- Developer: Blue Isle Studios
- Publisher: Blue Isle Publishing
- Platform: Windows
- Release: 2026
- Genre: Survival horror
- Mode: Single-player

= S – Lost Chapters =

Upcoming video game

S: Lost Chapters is an upcoming survival horror game developed and published by Blue Isle Studios, scheduled for release on Windows. Following Slender: The Arrival (2013), it will be the third entry in the Slender series of video games that started with The Eight Pages (2012).

== Plot ==
As a sequel to Slender: The Arrival, S: Lost Chapters will build on and expand the lore around the creepypasta character Slender Man. The game will narratively mix both old and new stories, taking place at familiar and unknown locations and introducing new characters. Blue Isle Studios described the plot as a "narrative where the events of the past merge with the mysteries of the present, creating a web of interconnected stories". S: Lost Chapters is expected to use the cut portion of the Slender: The Arrival storyline that was written by Troy Wagner, Joseph DeLage, and Tim Sutton, which reportedly was downsized to 20% of its original plot.

== Gameplay ==
Similar to its predecessors, S: Lost Chapters is a survival horror game played from a first-person perspective. It will feature new enemies, both new and old settings, and new game mechanics. Compared to The Eight Pages (2012) and The Arrival (2013), whose gameplay was simple and consisted primarily of walking, hiding, dodging, and escaping, Lost Chapters will feature more complex, survival-centered mechanics requiring strategic thinking and decision-making.

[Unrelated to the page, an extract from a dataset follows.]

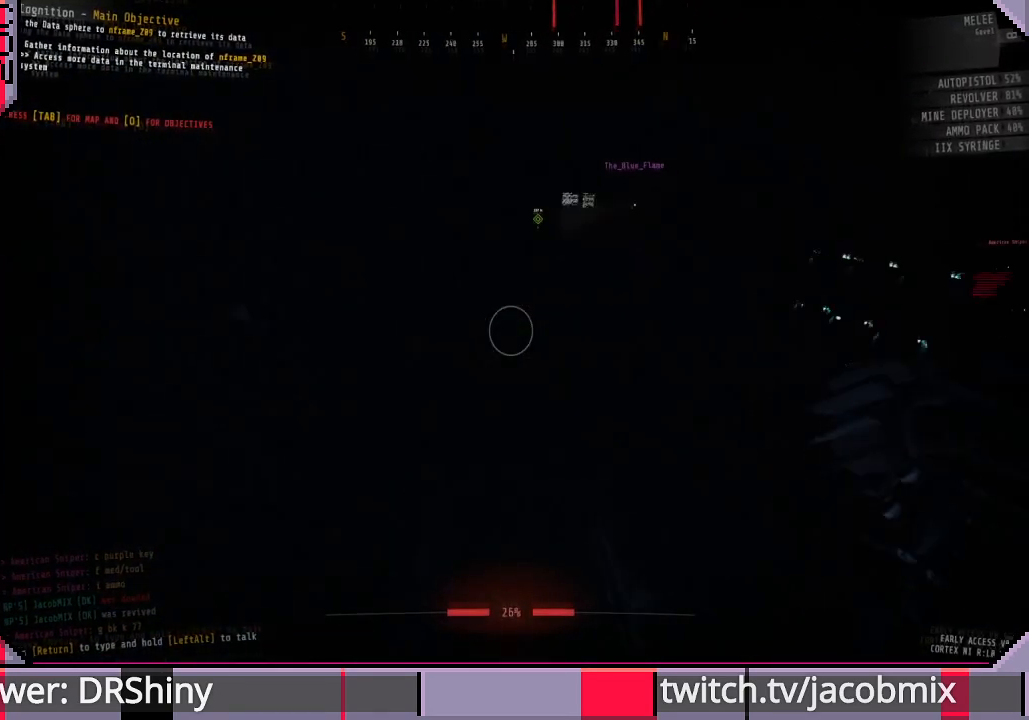
{"keys": ["shift", "w"], "mouse": [], "events": []}
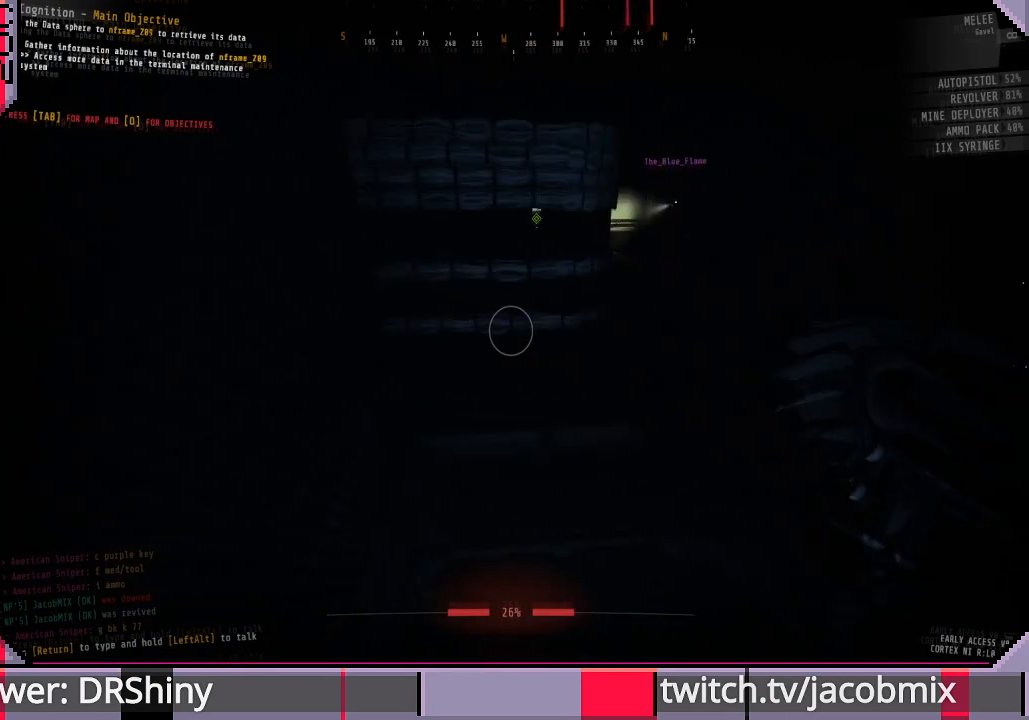
{"keys": ["shift", "w"], "mouse": [], "events": []}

== Development and release ==
In a 2014 interview with the horror game news and review website Rely On Horror about the studio's future plans, Blue Isle Studios stated that "there's still enormous potential for all kinds of stories to be told in this [the Slender Man's] universe", and that "[d]oing a sequel or even a trilogy has definitely crossed our minds at some point".

Following the release of a 14-second teaser trailer on June 22, 2023, and a countdown on its official website, S: Lost Chapters was announced by Blue Isle Studios on July 27, 2023, alongside the tenth-anniversary remake of Slender: The Arrival. Said announcement included screenshots of the game, but no formal trailer was released. In an October 2023 interview with Game Rant, Brenden Frank, the co-founder and technical director of Blue Isle Studios, said: "The game is under tight wraps, and until we’re ready to make bigger announcements, we intend to keep it that way". Originally planned for a release sometime in 2024, the game was delayed. It will be available on Windows via Steam.